M. AHA a indiqué qu'entre avril et juillet 1994, Kangura a cessé de paraître. "Je crois que Ngeze avait changé de boulot. Il n'était plus journaliste. Il était devenu commandant de peloton ou de section", selon AHA, soutenant qu'il s'était joint aux miliciens qui tuaient les Tutsis. Le journal Kangura aurait recommencé à paraître quand Hassan Ngeze était en exil.

Le témoin a rapporté qu'il n'y avait de "rapports directs" entre la Radio-télévision libre des mille collines (RTLM) et le journal Kangura, à part que les journalistes des deux médias se connaissaient.

"Peut-être que Ngeze pouvait intervenir sur la RTLM, commenter sur ses visions qui devenaient réalité. Mais même Tito Rutaremara du FPR intervenait", a-t-il poursuivi.

Hassan Ngeze est coaccusé avec l'ancien directeur de la RTLM, Ferdinand Nahimana, et l'ancien conseiller politique au ministère des affaires étrangères et membre du comité D'initiative de la RTLM, Jean-Bosco Barayagwiza.

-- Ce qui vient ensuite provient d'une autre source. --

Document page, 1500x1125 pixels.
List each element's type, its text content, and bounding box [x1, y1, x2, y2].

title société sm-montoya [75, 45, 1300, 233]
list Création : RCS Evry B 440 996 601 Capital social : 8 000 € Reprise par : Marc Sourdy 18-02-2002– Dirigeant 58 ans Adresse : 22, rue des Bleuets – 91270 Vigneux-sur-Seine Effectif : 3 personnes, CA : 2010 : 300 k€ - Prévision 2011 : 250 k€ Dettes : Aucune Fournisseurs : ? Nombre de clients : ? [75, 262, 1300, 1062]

Le témoin était journaliste à l'Office rwandais D'information (ORINFOR) quand Ferdinand Nahimana en était directeur, avant D'être nommé à la RTLM. Il a en outre indiqué s'être rendu plusieurs fois au domicile et au bureau de Barayagwiza, en compagnie de Ngeze mais a-t-il précisé Barayagwiza ne le connaissait pas parce que "je n'étais pas un grand homme". La déposition du témoin AHA se poursuivra lundi.